Well, you wouldn’t be wrong, but the Caddy is so much more, because it is now available in Camper form. Yes, that’s right, for camping at the beach or at the motor races, and most places in between.

Unveiled at the 2010 Hannover Commercial Vehicle Show, the extended Caddy Maxi offers a 30% increase in volume in the rear in which to stretch out after a hard day of surfing, cycling, hiking, or whatever your leisure pursuit may be. Powered by a range of engines, the Caddy has something for all, including 1.6 TDI with 75 PS or 102 PS (both engines available with Bluemotion Technology), 2.0 TDI 110 PS 4Motion or 2.0 TDI 140 PS. 

The two 1.6-litre engines come standard with a 5-speed gearbox, as does the 2.0-litre 110 PS, but the 2.0-litre TDI 4Motion and its 140 PS brother are available with a 6-speed manual ‘box. 

The Direct Shift Gearbox (DSG) is optional on the 2.0-litre 140 PS and the 1.6 TDI. Standard features across the range include ABS, ESP, TCS (traction control), EBC (engine braking), remote central locking, CD player as well as height and reach adjustable steering. To this list of standard items has been added ESP (electronic stabilisation), daytime running lights and gearshift indicator, amongst other items.

So, what is the Caddy Camper like to live with? An overnight stay at the Goodwood Revival meeting in late September seemed a likely place to put the Camper to the test, especially as rain was forecast, and with autumn in the air, the temperatures could be surprisingly low. 

Having recently tested the VW California, one could similarly expect the Caddy Camper to be packed full of innovative storage facilities and novel ideas, and it certainly did not disappoint. 

From the foldout double bed/mattress to the detachable tent that clips onto the open rear door, the Caddy Camper produced one surprise after another. 

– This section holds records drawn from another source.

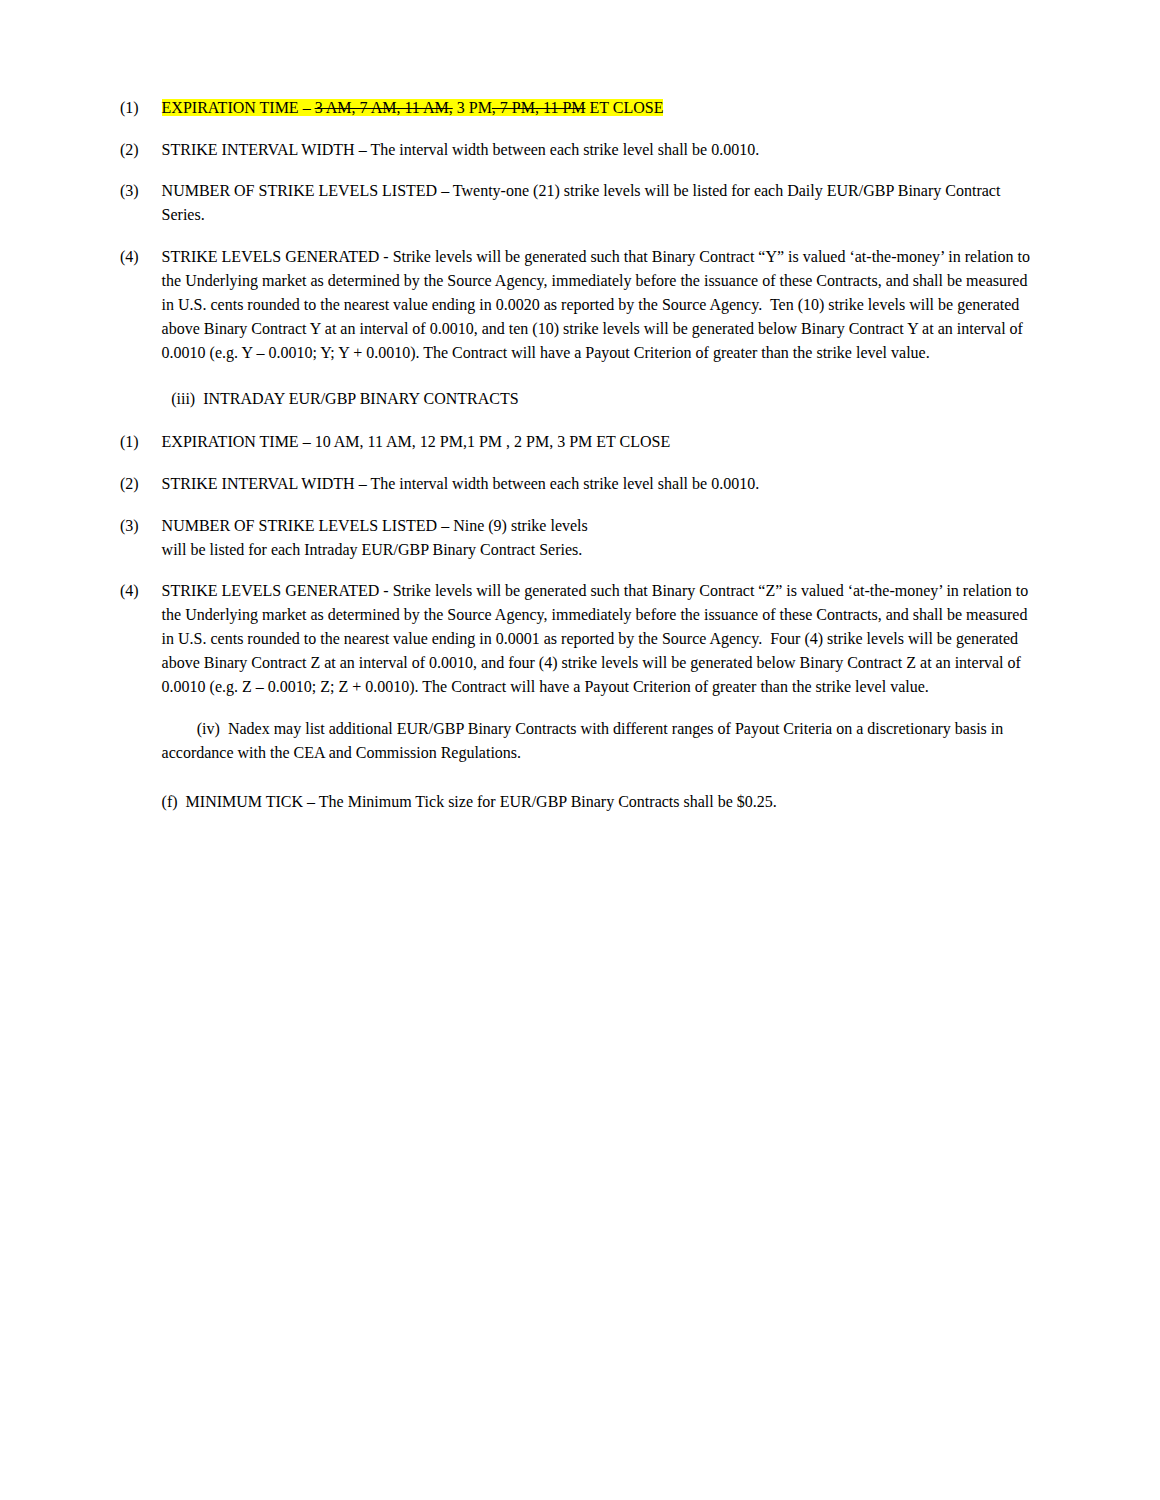(1) EXPIRATION TIME – 3 AM, 7 AM, 11 AM, 3 PM, 7 PM, 11 PM ET CLOSE
(2) STRIKE INTERVAL WIDTH – The interval width between each strike level shall be 0.0010.
(3) NUMBER OF STRIKE LEVELS LISTED – Twenty-one (21) strike levels will be listed for each Daily EUR/GBP Binary Contract Series.
(4) STRIKE LEVELS GENERATED - Strike levels will be generated such that Binary Contract “Y” is valued ‘at-the-money’ in relation to the Underlying market as determined by the Source Agency, immediately before the issuance of these Contracts, and shall be measured in U.S. cents rounded to the nearest value ending in 0.0020 as reported by the Source Agency. Ten (10) strike levels will be generated above Binary Contract Y at an interval of 0.0010, and ten (10) strike levels will be generated below Binary Contract Y at an interval of 0.0010 (e.g. Y – 0.0010; Y; Y + 0.0010). The Contract will have a Payout Criterion of greater than the strike level value.
(iii) INTRADAY EUR/GBP BINARY CONTRACTS
(1) EXPIRATION TIME – 10 AM, 11 AM, 12 PM,1 PM , 2 PM, 3 PM ET CLOSE
(2) STRIKE INTERVAL WIDTH – The interval width between each strike level shall be 0.0010.
(3) NUMBER OF STRIKE LEVELS LISTED – Nine (9) strike levels
will be listed for each Intraday EUR/GBP Binary Contract Series.
(4) STRIKE LEVELS GENERATED - Strike levels will be generated such that Binary Contract “Z” is valued ‘at-the-money’ in relation to the Underlying market as determined by the Source Agency, immediately before the issuance of these Contracts, and shall be measured in U.S. cents rounded to the nearest value ending in 0.0001 as reported by the Source Agency. Four (4) strike levels will be generated above Binary Contract Z at an interval of 0.0010, and four (4) strike levels will be generated below Binary Contract Z at an interval of 0.0010 (e.g. Z – 0.0010; Z; Z + 0.0010). The Contract will have a Payout Criterion of greater than the strike level value.
(iv) Nadex may list additional EUR/GBP Binary Contracts with different ranges of Payout Criteria on a discretionary basis in accordance with the CEA and Commission Regulations.
(f) MINIMUM TICK – The Minimum Tick size for EUR/GBP Binary Contracts shall be $0.25.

However, like the larger California, the Caddy needed a little getting used to and it would pay to take the time to learn how things are done properly because VW have invested a lot of time and effort in satisfying the needs of campers. 

Take for instance the plug-in refrigerator that transforms into a convenient portable cool box to take down to the beach, or the easy to fit curtains when you are ready to turn in that evening – the corners of the curtains are fitted with magnets in the corners and are easy to store away. 

Another great feature are the double sliding doors on either side of the vehicle. If you need to pack up after the first day and move to another surfing spot, the bed folds away neatly and the Caddy Camper becomes a 5-seater again. 

In the campsite at Goodwood I was approached by a young father with his son on his shoulders and asked where I had got my Caddy converted. 

When I said that it was a normal production model, we got talking and he said that he was looking to exchange his T4 VW for something a little smaller but which offered him the flexibility of camping out with the family when he went windsurfing. The funky green colour also ticked his box, and so the Caddy Camper seemed the right vehicle all round, and he went away enthused.

One negative aspect in my mind is the DSG ‘box, which on a Camper or even a Caddy used for commercial purposes, is a bit of a wasted feature. I found that the ‘box changed down too readily and I was all too frequently forced to knock it across into manual mode to hold a higher gear.  Despite this gearbox woe, a fuel consumption of 45.5mpg was achieved. On the plus side, the higher roof is a real bonus as one can sit upright in bed and not knock your head against the panelling. 

The Caddy Camper is a practical vehicle for the outdoor, leisure-seeking individual or young family. Interior space is generous and thanks to VW’s bulletproof mechanicals, it should provide its owner with many years of trouble free motoring.